とか思っていたら、やたらとキラキラしい回想が始まって思わず口を開けたまま停止してしまった。
好きなものに対しての興味の示し方が顕著なのは昔からだが、ジュードがここまで心奪われるものはそうそうない…はずだ。
そのことに嫉妬しないといえば嘘になるが、鮮烈すぎるその印象に圧倒されるのも仕方の無い。

「あぁ…"ミラ様だろ?ジュード君…二ヶ月も大学部通ってて一度も見かけたこと無かったって方がおかしいぞ」

同年代の女子にありがちな、羨望や憧憬、恋する乙女の特殊フィルターを抜きにしたって人の目を浚う存在。
分かりやすくいうなら”カリスマ”、まさにその言葉が具現化したような存在は現実に存在する。

「そんなに有名なの?…確かに、すっごく綺麗な人だったけど…」

「容姿もさることながら、キャラが強烈だからな…あの女」

「知り合い?」

分かりやすく声のトーンが跳ね上がる。
赤く高潮して、薄く綻んだ唇はふるふると震えていた。
まるで、まるでこれじゃ本当に、恋に浮かれる若者そのものだ。

恋くらい、なんだ。
15歳の健全な少年に、そういった類の話はつきもののはずで、それをからかうのが身近な大人である自分の役目だったはずなのに。
心のどこかで、真面目すぎるこの優等生は、そんな風に恋に落ちたりする訳が無いと思っていたのか。

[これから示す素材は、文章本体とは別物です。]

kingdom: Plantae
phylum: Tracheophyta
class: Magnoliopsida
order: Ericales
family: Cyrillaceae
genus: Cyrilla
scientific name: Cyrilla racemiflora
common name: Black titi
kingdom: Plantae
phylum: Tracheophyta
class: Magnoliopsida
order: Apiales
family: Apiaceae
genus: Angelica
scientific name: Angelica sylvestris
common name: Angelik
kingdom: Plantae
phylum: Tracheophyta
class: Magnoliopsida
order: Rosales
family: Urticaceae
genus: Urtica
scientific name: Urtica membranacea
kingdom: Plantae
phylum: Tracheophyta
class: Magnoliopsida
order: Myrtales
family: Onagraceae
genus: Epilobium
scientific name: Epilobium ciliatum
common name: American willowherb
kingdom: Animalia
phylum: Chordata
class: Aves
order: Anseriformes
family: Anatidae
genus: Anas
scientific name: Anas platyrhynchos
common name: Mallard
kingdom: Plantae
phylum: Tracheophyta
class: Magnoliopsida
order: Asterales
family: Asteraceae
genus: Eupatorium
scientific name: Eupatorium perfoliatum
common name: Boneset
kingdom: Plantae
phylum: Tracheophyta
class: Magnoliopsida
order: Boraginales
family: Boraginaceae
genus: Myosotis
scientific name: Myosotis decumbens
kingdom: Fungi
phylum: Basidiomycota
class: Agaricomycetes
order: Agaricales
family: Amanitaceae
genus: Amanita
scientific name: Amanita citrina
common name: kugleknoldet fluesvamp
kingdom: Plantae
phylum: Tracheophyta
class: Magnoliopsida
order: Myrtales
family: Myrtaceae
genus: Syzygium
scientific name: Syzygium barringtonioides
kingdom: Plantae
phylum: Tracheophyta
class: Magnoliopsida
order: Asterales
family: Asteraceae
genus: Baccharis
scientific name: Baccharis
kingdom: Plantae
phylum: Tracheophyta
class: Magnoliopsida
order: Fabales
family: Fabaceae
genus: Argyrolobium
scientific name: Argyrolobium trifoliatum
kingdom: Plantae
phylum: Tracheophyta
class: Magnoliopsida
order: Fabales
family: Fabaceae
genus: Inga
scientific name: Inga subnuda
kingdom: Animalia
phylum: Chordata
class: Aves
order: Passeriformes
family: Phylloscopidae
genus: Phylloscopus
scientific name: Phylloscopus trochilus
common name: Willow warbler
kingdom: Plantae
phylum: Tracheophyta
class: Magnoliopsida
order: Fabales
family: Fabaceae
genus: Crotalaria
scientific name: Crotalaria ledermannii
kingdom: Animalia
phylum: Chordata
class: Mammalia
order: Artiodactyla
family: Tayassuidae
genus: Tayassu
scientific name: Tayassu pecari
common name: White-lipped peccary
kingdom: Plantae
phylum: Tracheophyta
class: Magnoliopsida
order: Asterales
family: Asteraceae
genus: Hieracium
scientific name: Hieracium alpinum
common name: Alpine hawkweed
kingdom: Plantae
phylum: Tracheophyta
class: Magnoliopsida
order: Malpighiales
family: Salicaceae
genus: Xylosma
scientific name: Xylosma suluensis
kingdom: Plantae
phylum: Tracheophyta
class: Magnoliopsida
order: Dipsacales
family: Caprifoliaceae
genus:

ずるい大人は、面倒ごとを誤魔化すことにばかり長けてしまって、どうしようもない。

「…いや、大学部の助教授にいとこがいてな。それでちょっと知ってるだけ」

嘘は言っていない、だがそれが全部でもない。
まさか自分が何年も一方的に恋焦がれる対象に、別な相手を紹介してくれないかだなんて言われたら、どうにかなってしまいそうだったから。

「ふぅん…」

残念そうな声に上書きするように、重ねる。

「去年の冬くらいだったか…下校中に変質者に襲われかけてた小等部の女の子を助けたとかで"ミラ様"って呼ばれてファンクラブまであるくらいなんだぜ。近くを歩くと黄色い悲鳴が時々上がるから、すぐ分かる。」

その様が容易に想像できる、という時点でその存在はどこか世間とずれている。
どんな目で見たって、それはきっと変わらないだろう。
ただ、ジュードの目に、彼女はより輝いて見えているに違いない。
自分が見る、ジュードと同じように。

「それ、似合うな」

絶対自分では選ばないだろう、赤色を指した。
ジュードがはにかみながら、ありがとう、と小さく言う声を耳に閉じ込める。

せめて、一番最初にそれを見て、似合うといって褒めるだけの権利を奪ってやろうじゃないか。
どうせ俺は何もできない、できやしない。
教師と生徒なんて肩書きを取っ払ったって、きっと。

眩しすぎる朝の日差しを、俺はただ見ていることしかできない。
放課後なんて、来なけりゃいいのに。
朝をかき消すが部屋を裂いて、ゆるやかに、消えた。